Sebilah Silsilah

Mila Phewhe
Chapter #29

Udang Mahakam

Meski langka, masalah bisa terurai secara ajaib, memuluskan rencana-rencana yang sempat terhambat. Ada malaikat-malaikat berwujud manusia yang dikirim Tuhan membawakan harum surga, aman dan damai.

Djata lega karena akhirnya bisa membersamai Nirwa berangkat ke Jogja untuk kemudian pulang ke Samarinda, bertepatan dengan jatah libur dari kantor keesokan harinya. Beberapa staf tetap masuk dengan kerelaan demi mendapatkan uang lembur, tambahan bekal di hari libur saat yang lain kembali bekerja. Hampir semua yang tetap bekerja, menetap di Semarang atau tinggal kota sekitarnya, seperti Demak, Kendal, atau Magelang. Mereka tak punya agenda mudik meski jelang hari raya. Mess ditinggalkan para penghuninya. Mario dan Ezra ke Bandung, Mas Tama ke Malang, dan Juna ke Jakarta.

Dengan travel pagi, Nirwa dan Djata turun di Malioboro ketika matahari tepat di atas kepala. Langkah pertama yang diambil Djata adalah berburu tiket pesawat tercepat dengan tujuan Balikpapan.

Djata merelakan gajinya membeli tiket termahal demi bisa terbang ke Kalimantan esok pagi. Jumlah yang tak seberapa bila dapat menebus kekecewaan yang ia torehkan di hati sang ibu. Djata juga tak sabar menghabiskan waktu libur bersama Nirwa. Sudah tertata dalam rencananya untuk berkendara ke Kutai Kartanegara bersama Nirwa, Ibu, dan Bapak.

"Kita cari sesuatu buat oleh-oleh, yuk!" ajaknya pada Nirwa.

Dari agen tiket, Nirwa dan Djata menyusuri pasar Beringharjo, mencari dan memilih daster untuk ibunya. Kemudian mereka beranjak ke toko batik dan pernak-pernik ternama. Djata membeli sarimbit, pakaian pasangan untuk ibu dan bapaknya.

"Kita mau kembaran juga, Wa?" tanya Djata.

"Hahaha, enggak mau! Eh, tapi kalau kembaran kaos aku mau. Yuk, ah cari!"

Dua kaus putih bergambar becak dan tugu sepakat menjadi pilihan keduanya. Nirwa membeli hiasan dinding berupa kayu lukis bergambar delman dan jalanan Malioboro untuk Bu Wati dan untuknya sendiri. Ia ingin memajangnya di ruang tamu, bersama dua wayang kulit yang telah lebih dulu menjadi penguasa dinding ruang tamu.

"Eh, Djata belum pernah masuk keraton kan? kemarin aku melihat titik-titik sumbu filosofis.

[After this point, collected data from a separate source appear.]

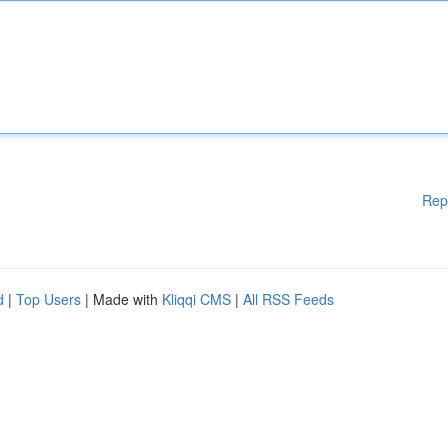
Rep
d
|
Top Users
| Made with
Kliqqi CMS
|
All RSS Feeds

Aku juga baca semua sejarah para Sultan." Melihat gambar-gambar dalam lukisan, mengingatkan Nirwa pada hari terakhir bersama Jagad sebelum menemui Djata.

Nirwa mengungkapkan pemahamannya. Bahwa peninggalan para Sultan merupakan pesan tersirat tentang hidup yang harus bermakna, menjaga hubungan antar sesama, dan menyelaraskan diri dengan alam.

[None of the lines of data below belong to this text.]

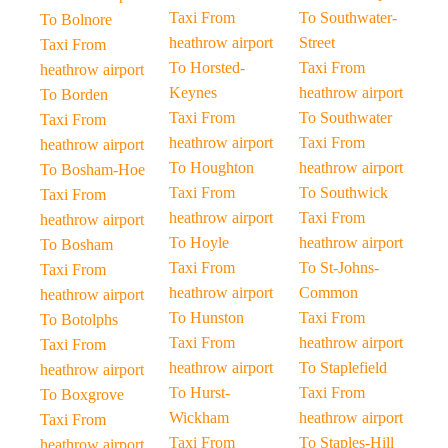
Taxi From
To Southwater-
To Bolnore
heathrow airport
Street
Taxi From
To Horsted-
Taxi From
heathrow airport
Keynes
heathrow airport
To Borden
Taxi From
To Southwater
Taxi From
heathrow airport
Taxi From
heathrow airport
To Houghton
heathrow airport
To Bosham-Hoe
Taxi From
To Southwick
Taxi From
heathrow airport
Taxi From
heathrow airport
To Hoyle
heathrow airport
To Bosham
Taxi From
To St-Johns-
Taxi From
heathrow airport
Common
heathrow airport
To Hunston
Taxi From
To Botolphs
Taxi From
heathrow airport
Taxi From
heathrow airport
To Staplefield
heathrow airport
To Hurst-
Taxi From
To Boxgrove
Wickham
heathrow airport
Taxi From
Taxi From
To Staples-Hill
heathrow airport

Hamemayu hayuning bawono, menjadi pegangan agar dirinya senantiasa mengingat jati diri manusia, tugas sebuah nyawa yang menghuni jasad. Dengan berlatih memusatkan pikiran dan rasa pada sekitar, manusia tidak akan disibukkan oleh keinginan atau dikendalikan nafsu.

"Lagi jalan-jalan tapi bahasannya berat amat," komentar Djata.

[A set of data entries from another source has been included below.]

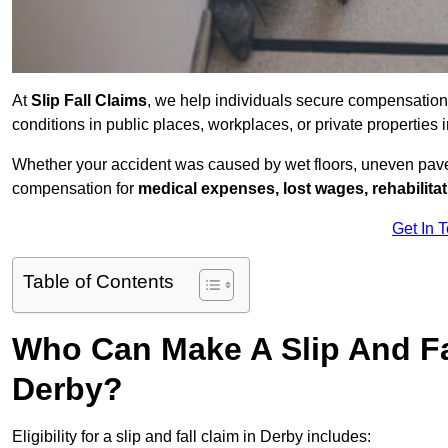
At
Slip Fall Claims
, we help individuals secure compensation
conditions in public places, workplaces, or private propertie
Whether your accident was caused by wet floors, uneven pavem
compensation for
medical expenses, lost wages, rehabilita
Get In 
Table of Contents
Who Can Make A Slip And Fa
Derby?
Eligibility for a slip and fall claim in Derby includes:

"Hehe, entah kenapa aku jadi suka membahas segala hal tentang Jogja. Mungkin karena aku lahir di sini, jadi aku merasa nyaman." Nirwa terkekeh.

"Aku juga suka Jogja, kok. Kota ini punya ciri khas dan nuansa yang sangat berbeda. Apa sebenarnya yang bikin beda, ya?"

"Semuanya, mungkin? Ah, aku jadi ingin tinggal di sini terus." Nirwa melontarkan harapan.

"Sama aku ya?" Djata tersenyum simpul.

"Ya terserah Djata kalau betah juga, haha ...." Nirwa tertawa lugu, tak mengerti ucapan Djata yang menjurus ke satu arah pasti.

Selesai makan siang di foodcourt sebuah mal, mereka membeli bakpia khas Jogja di Pathuk. Nirwa dan Djata menghentikan taksi yang melintas untuk mengantar mereka ke kost.